Album Review The Strokes - The New Abnormal
4-5 StarsThe Strokes seem to have finally remembered exactly how magical they can be.

Even if The Strokes never released another note of good music again, history would still remember them as the band who changed everything. Strolling into view as the millennial bells clanged a new era into existence, they gifted the world with flawless debut ‘Is This It’ before 2001 was out and inspired a new, invigorated tribe in their wake. From dishevelled head down to Converse-clad toe, you can thank Julian, Nick, Albert, Nikolai and Fab for basically every good indie band that’s come since.
It’s why, though the quintet haven’t released a truly great album since 2006’s ‘First Impressions of Earth’, they still elicit more blind, fervent faith than most. Yet, from 2013’s disjointed full band effort ‘Comedown Machine’ through his abrasive subsequent project with The Voidz, in recent years there’s no-one Julian Casablancas has seemed to want to be less than Julian Casablancas from The Strokes. That is, until now. Because, from the first needling burst of Albert Hammond Jr’s instantly-recognisable fretwork on opener ‘The Adults Are Talking’, ‘The New Abnormal’ feels like the legendary New Yorkers finally having fun, loosening up and learning to love what made them great again.

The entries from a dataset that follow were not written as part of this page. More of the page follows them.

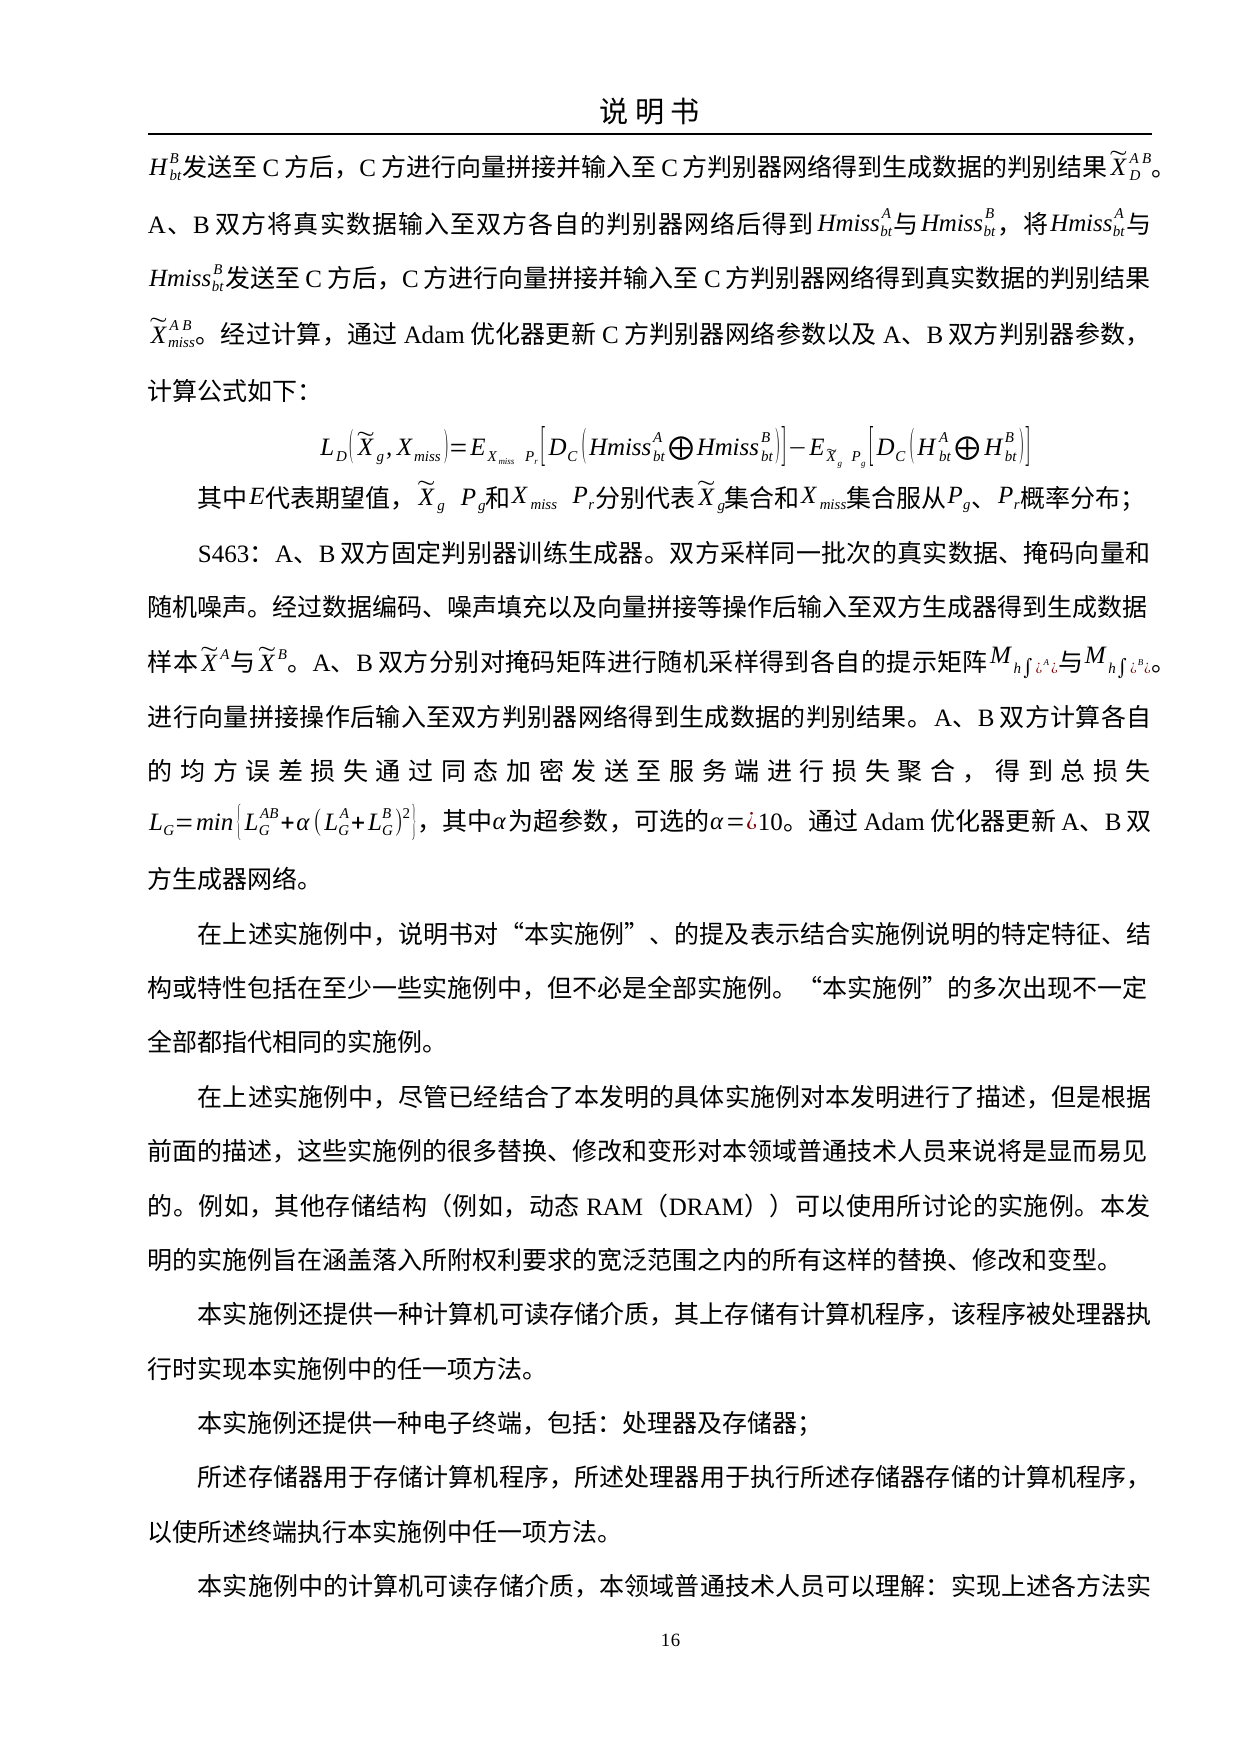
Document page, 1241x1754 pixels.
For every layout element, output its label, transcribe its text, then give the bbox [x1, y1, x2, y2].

text S463：A、B双方固定判别器训练生成器。双方采样同一批次的真实数据、掩码向量和随机噪声。经过数据编码、噪声填充以及向量拼接等操作后输入至双方生成器得到生成数据样本与。A、B双方分别对掩码矩阵进行随机采样得到各自的提示矩阵与。进行向量拼接操作后输入至双方判别器网络得到生成数据的判别结果。A、B双方计算各自的均方误差损失通过同态加密发送至服务端进行损失聚合，得到总损失，其中为超参数，可选的10。通过Adam优化器更新A、B双方生成器网络。 [148, 533, 1152, 896]
text 所述存储器用于存储计算机程序，所述处理器用于执行所述存储器存储的计算机程序，以使所述终端执行本实施例中任一项方法。 [148, 1458, 1152, 1548]
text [148, 1567, 1152, 1603]
text 其中代表期望值，和分别代表集合和集合服从、概率分布； [148, 479, 1152, 515]
text 本实施例还提供一种计算机可读存储介质，其上存储有计算机程序，该程序被处理器执行时实现本实施例中的任一项方法。 [148, 1295, 1152, 1385]
text 在上述实施例中，尽管已经结合了本发明的具体实施例对本发明进行了描述，但是根据前面的描述，这些实施例的很多替换、修改和变形对本领域普通技术人员来说将是显而易见的。例如，其他存储结构（例如，动态RAM（DRAM））可以使用所讨论的实施例。本发明的实施例旨在涵盖落入所附权利要求的宽泛范围之内的所有这样的替换、修改和变型。 [148, 1077, 1152, 1277]
text 在上述实施例中，说明书对“本实施例”、的提及表示结合实施例说明的特定特征、结构或特性包括在至少一些实施例中，但不必是全部实施例。“本实施例”的多次出现不一定全部都指代相同的实施例。 [148, 914, 1152, 1059]
text 本实施例还提供一种电子终端，包括：处理器及存储器； [148, 1403, 1152, 1440]
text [148, 148, 1152, 407]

Insouciant, effortless cool; shimmering, effervescent melodies that cut through the street-smart danger; the ability to sound vitally alive whilst simultaneously not giving a fuck: all the traits that underpin the band’s best songs are present and correct, from ‘Dancing With Myself’-aping recent single ‘Bad Decisions’, to the twinkling, yearning ‘Selfless’. The Strokes’ sixth isn’t a regressive attempt to make ‘Is This It’ 2.0 - there’s little here that would fit easily on that sparky, youthful first record - but it still rings with a more mature, yet tantalisingly familiar energy.
On ‘Why Are Sundays So Depressing’, Albert and Nick Valensi’s guitars dance around each other, Julian opining about a romantic game of cat and mouse; ‘Eternal Summer’, meanwhile, ricochets between cooing falsetto and grizzled chorus howl. If the latter’s bridge (“Summer is coming / Won’t go away / Summer is coming / It’s here to stay”) is a bit of lyrical clanger, then it’s also a slight misnomer: from abandonment to self-doubt, the ideas laid bare in the singer’s un-showy rhymes run the full gamut of melancholy reflection.
The record’s highlights, too, are polar opposites. ‘Brooklyn Bridge to Chorus’ is an absolute suckerpunch with the kind of build-ups and pay-offs that unashamedly want to be massive; ‘Not The Same Anymore’, meanwhile, is perhaps the prettiest track the band have ever laid to tape. But, as the random snippets of studio horseplay that link the tracks attest, there’s a sense of fun and freedom throughout it all that’s not felt fully present in years.
You need only reflect on last summer’s All Points East outing which, despite its eventual sound issues, sold out faster than any of the mega-event’s other more modern superstar headliners, to see how much hope people still harbour towards the band. Now, The Strokes seem to have finally remembered exactly how magical they can be too. It’s about time.